Although these stereotypes do exist, and drugs and alcohol are present, these things are not the meaning of what a music festival is about, especially ones which involve on-site camping. Festivals have changed when it comes to community, trust, equality and being there for the overall love of music. 

I began attending music festivals at 16 years old with Bonnaroo being my first experience. The free-flowing love and kindness from strangers who later became like family while on the premises created an addiction to festivals and their environment. It was a place I could totally and openly be myself. 

I felt equal joy while watching others enjoy the freedom of being exactly who they are without criticism and social norms being forced upon them. There was an element of beauty as I watched hands moving through the air and high fives being given among attendees as the music is played. 
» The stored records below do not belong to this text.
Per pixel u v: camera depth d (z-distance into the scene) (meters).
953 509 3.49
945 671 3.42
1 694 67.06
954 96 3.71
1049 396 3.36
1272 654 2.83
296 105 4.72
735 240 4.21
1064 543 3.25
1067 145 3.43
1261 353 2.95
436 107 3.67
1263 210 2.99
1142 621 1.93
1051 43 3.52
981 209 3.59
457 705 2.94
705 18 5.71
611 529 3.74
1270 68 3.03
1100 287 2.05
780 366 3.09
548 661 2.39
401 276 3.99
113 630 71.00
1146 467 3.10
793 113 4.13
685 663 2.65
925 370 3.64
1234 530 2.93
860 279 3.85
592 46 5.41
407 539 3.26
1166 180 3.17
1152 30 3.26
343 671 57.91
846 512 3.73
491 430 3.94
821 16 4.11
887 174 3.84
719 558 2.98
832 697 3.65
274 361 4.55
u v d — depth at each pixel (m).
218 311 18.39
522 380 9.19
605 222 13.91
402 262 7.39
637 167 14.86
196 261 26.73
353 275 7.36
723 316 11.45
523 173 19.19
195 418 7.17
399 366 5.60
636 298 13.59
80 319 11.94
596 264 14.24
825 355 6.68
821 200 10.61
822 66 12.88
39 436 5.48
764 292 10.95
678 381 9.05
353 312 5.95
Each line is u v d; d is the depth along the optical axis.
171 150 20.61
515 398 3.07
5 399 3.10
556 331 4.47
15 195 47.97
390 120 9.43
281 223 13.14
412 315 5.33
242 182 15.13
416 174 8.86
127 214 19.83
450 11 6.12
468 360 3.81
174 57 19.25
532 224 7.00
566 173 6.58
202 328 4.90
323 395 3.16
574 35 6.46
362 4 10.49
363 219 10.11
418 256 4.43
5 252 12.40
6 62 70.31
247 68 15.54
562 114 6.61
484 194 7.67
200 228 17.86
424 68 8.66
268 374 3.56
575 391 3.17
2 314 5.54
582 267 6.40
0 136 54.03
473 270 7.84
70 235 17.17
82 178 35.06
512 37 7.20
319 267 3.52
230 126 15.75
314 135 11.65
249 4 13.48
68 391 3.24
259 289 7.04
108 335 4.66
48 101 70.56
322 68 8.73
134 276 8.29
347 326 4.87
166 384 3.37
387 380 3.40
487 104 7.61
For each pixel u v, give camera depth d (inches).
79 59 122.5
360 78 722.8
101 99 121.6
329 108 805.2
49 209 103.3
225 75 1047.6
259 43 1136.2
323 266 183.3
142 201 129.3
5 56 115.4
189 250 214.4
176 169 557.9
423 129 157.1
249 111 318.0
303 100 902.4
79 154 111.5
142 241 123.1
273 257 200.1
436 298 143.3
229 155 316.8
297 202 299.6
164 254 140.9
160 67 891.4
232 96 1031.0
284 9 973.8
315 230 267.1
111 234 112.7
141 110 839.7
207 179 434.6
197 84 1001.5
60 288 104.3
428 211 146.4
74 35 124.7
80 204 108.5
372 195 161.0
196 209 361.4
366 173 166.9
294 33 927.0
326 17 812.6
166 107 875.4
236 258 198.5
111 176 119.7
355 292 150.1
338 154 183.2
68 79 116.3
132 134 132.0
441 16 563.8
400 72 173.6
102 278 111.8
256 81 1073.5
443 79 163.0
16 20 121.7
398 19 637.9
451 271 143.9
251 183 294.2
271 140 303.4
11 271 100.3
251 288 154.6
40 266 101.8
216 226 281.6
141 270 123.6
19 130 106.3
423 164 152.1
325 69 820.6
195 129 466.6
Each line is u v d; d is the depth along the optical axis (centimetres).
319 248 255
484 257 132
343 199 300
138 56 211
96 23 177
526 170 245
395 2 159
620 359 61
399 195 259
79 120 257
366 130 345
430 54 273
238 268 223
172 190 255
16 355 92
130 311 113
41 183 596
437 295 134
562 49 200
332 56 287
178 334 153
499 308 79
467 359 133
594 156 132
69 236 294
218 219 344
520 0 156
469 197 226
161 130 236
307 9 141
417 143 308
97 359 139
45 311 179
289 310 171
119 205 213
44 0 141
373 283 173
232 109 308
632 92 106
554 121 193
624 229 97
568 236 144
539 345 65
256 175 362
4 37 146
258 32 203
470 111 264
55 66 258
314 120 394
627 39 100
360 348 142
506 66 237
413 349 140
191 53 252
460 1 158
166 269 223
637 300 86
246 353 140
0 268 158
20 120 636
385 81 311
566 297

That image has now become a memory as the crowd has turned into a sea of cellphones and tablets blocking the view of the stage and removing the concert-goers from being in the moment and fully absorbing the experience. There is little trust left anymore -- between people stealing items from tents and cars and putting substances in an unsuspecting victim’s drink while they’re not looking. 

People push through the crowd and step on others who are lying in the grass waiting for the next performance. Every year, I see music festivals losing more of what attracted me to them in the first place: peace, love, unity and happiness. Even the quality of the musical performers and bands has decreased. 

This is a sad loss to a culture that once thrived on the talent of the music and the unison of attendees. Each year, a kind act from a stranger surprises me and makes me feel that all is not lost. The sunrises and sunsets over the stages and sprawling campgrounds bring warmth to my heart. Seeing the faces of newcomers light up as they enter the festival or hear their favorite band play is rewarding and takes me back to the excitement that vibrated through my body the first time I pulled into Bonnaroo, not being able to take in all of the colors and sounds at once, but bursting with a happiness that is unexplainable to those who haven’t experienced both contentment and sheer thrill at the same time. 

I remind myself there is still hope when it comes to music festivals. Keeping the tradition and meaning alive rests on the shoulders of every individual who complains about the changes but continues to go, including myself. We have the power to bring back the beauty we’ve experienced and love.